Short exercise. Can you write out the entries below, starting at the line containing "city: Heavitree" and ending after the line containing "latitude: 53.4271", leaving out the pictures?
+++++
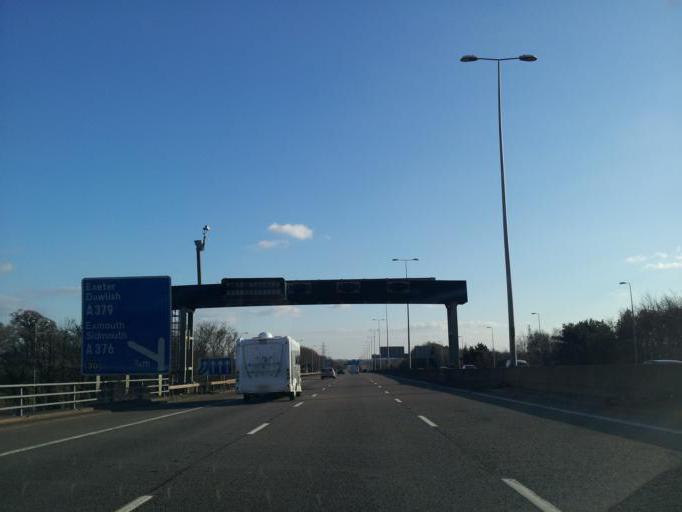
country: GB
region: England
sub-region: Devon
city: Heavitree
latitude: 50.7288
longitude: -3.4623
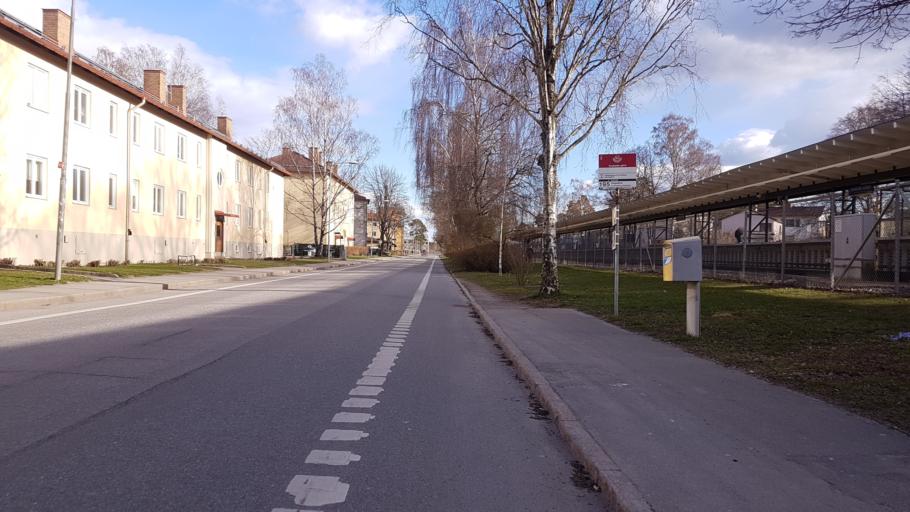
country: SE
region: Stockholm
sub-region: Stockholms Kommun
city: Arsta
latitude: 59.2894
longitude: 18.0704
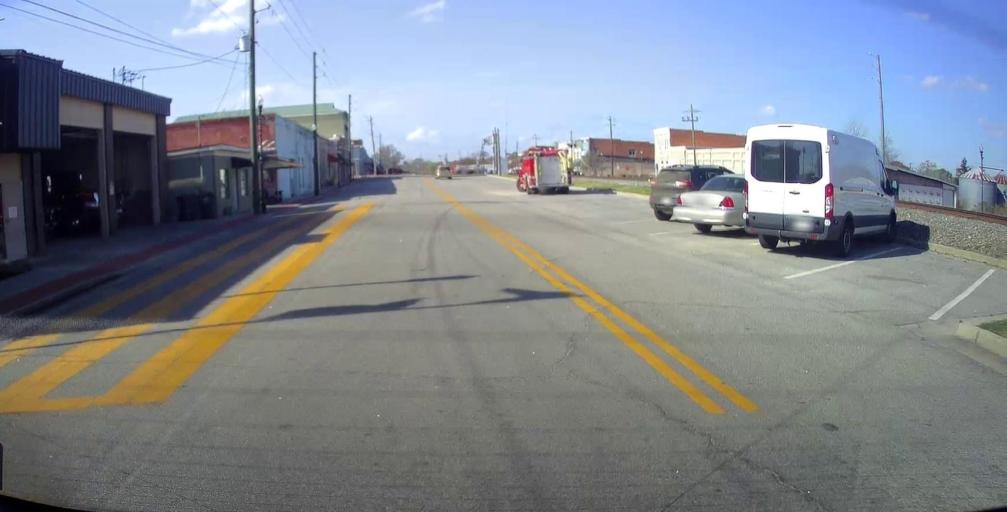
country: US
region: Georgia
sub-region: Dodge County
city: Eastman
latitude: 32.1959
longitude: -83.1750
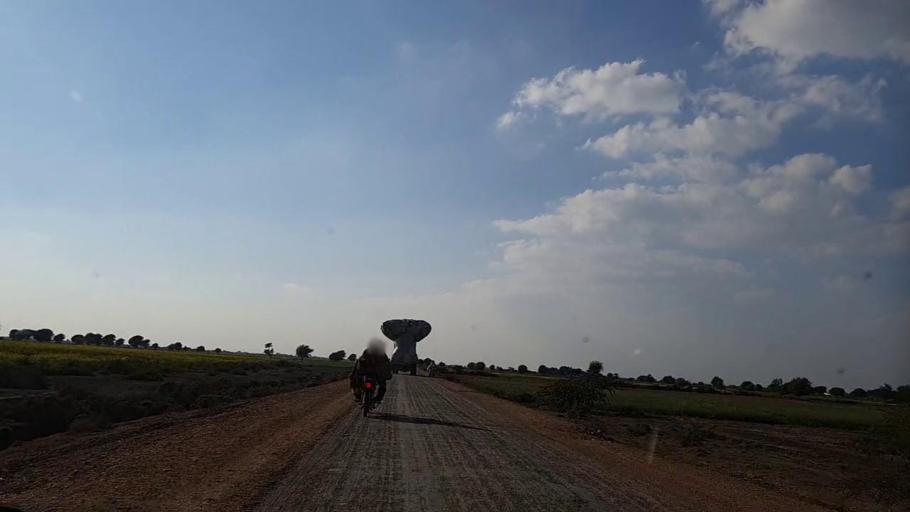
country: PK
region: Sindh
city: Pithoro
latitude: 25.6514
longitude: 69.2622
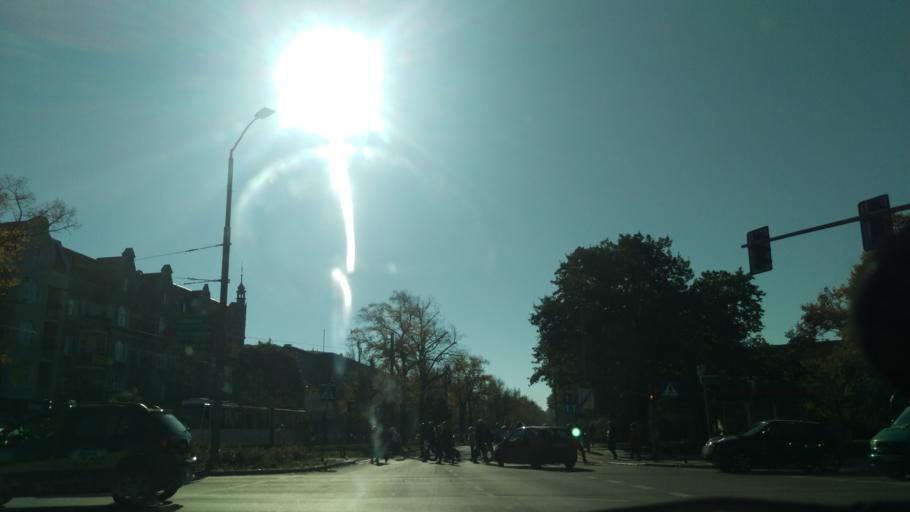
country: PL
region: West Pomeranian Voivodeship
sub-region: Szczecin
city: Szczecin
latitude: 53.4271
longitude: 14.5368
+++++
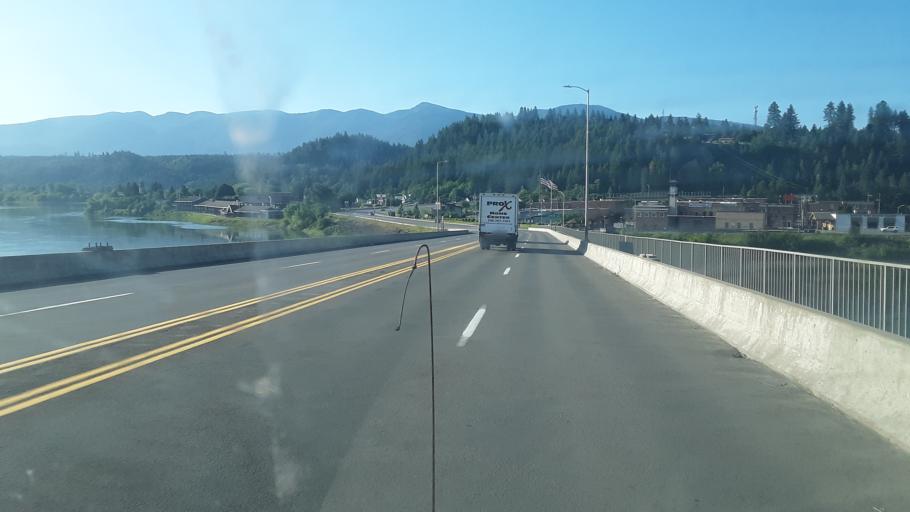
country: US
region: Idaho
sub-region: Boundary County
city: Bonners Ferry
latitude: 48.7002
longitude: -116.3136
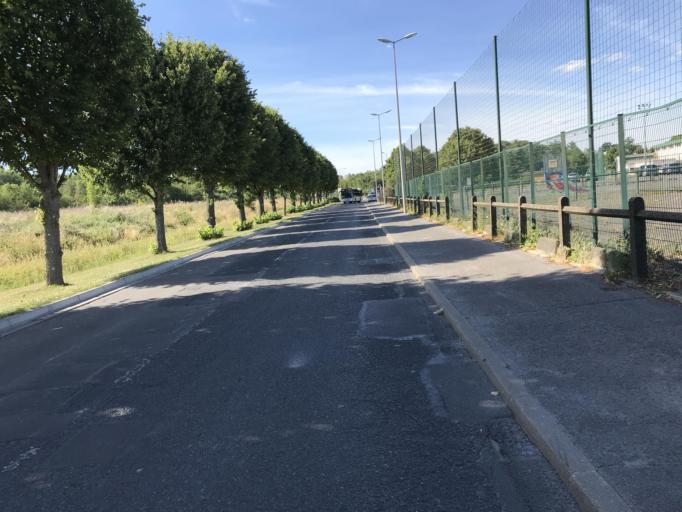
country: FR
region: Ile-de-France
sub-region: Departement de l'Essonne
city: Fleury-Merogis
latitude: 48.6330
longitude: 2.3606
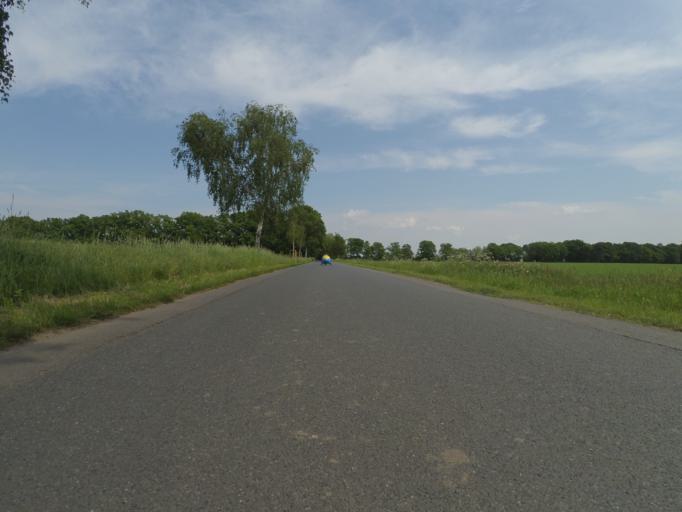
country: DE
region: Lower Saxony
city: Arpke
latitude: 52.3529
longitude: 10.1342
+++++
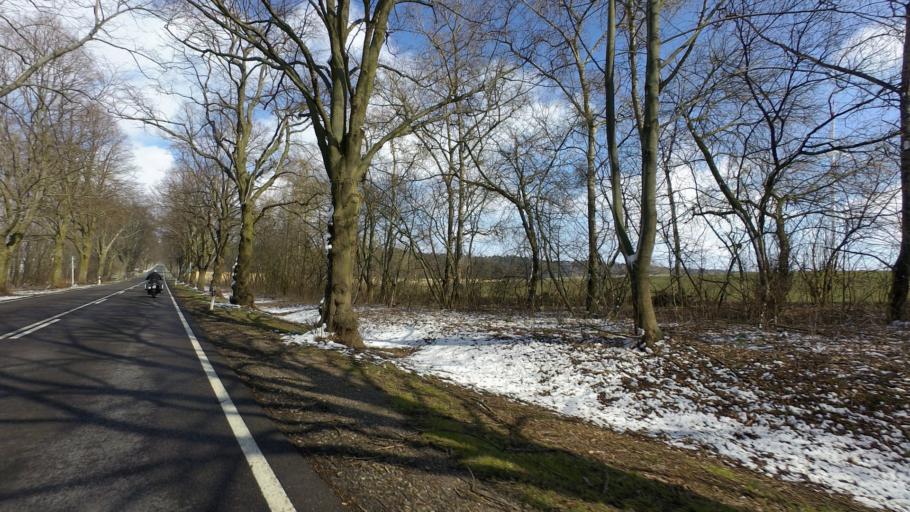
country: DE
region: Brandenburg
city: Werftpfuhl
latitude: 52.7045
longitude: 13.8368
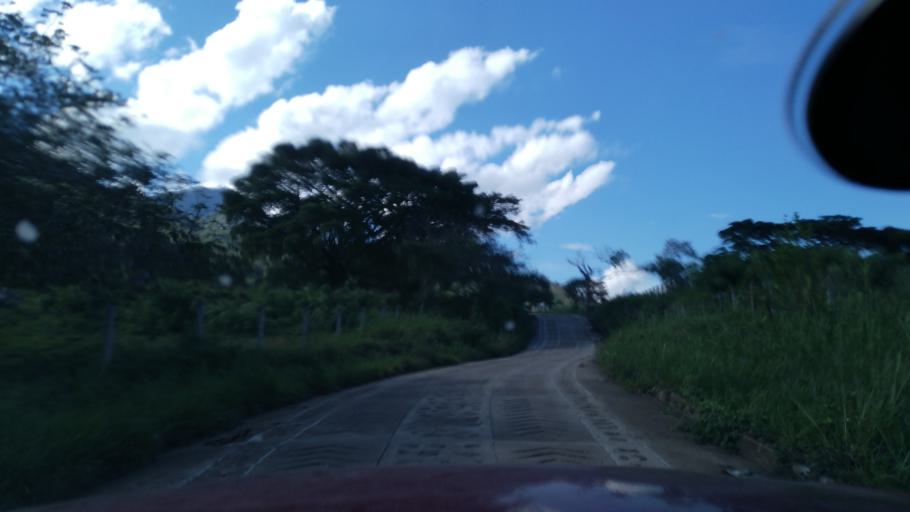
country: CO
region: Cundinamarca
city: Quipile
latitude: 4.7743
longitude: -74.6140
+++++
Response.
city: Heavitree
latitude: 50.7288
longitude: -3.4623
country: SE
region: Stockholm
sub-region: Stockholms Kommun
city: Arsta
latitude: 59.2894
longitude: 18.0704
country: US
region: Georgia
sub-region: Dodge County
city: Eastman
latitude: 32.1959
longitude: -83.1750
country: PK
region: Sindh
city: Pithoro
latitude: 25.6514
longitude: 69.2622
country: PL
region: West Pomeranian Voivodeship
sub-region: Szczecin
city: Szczecin
latitude: 53.4271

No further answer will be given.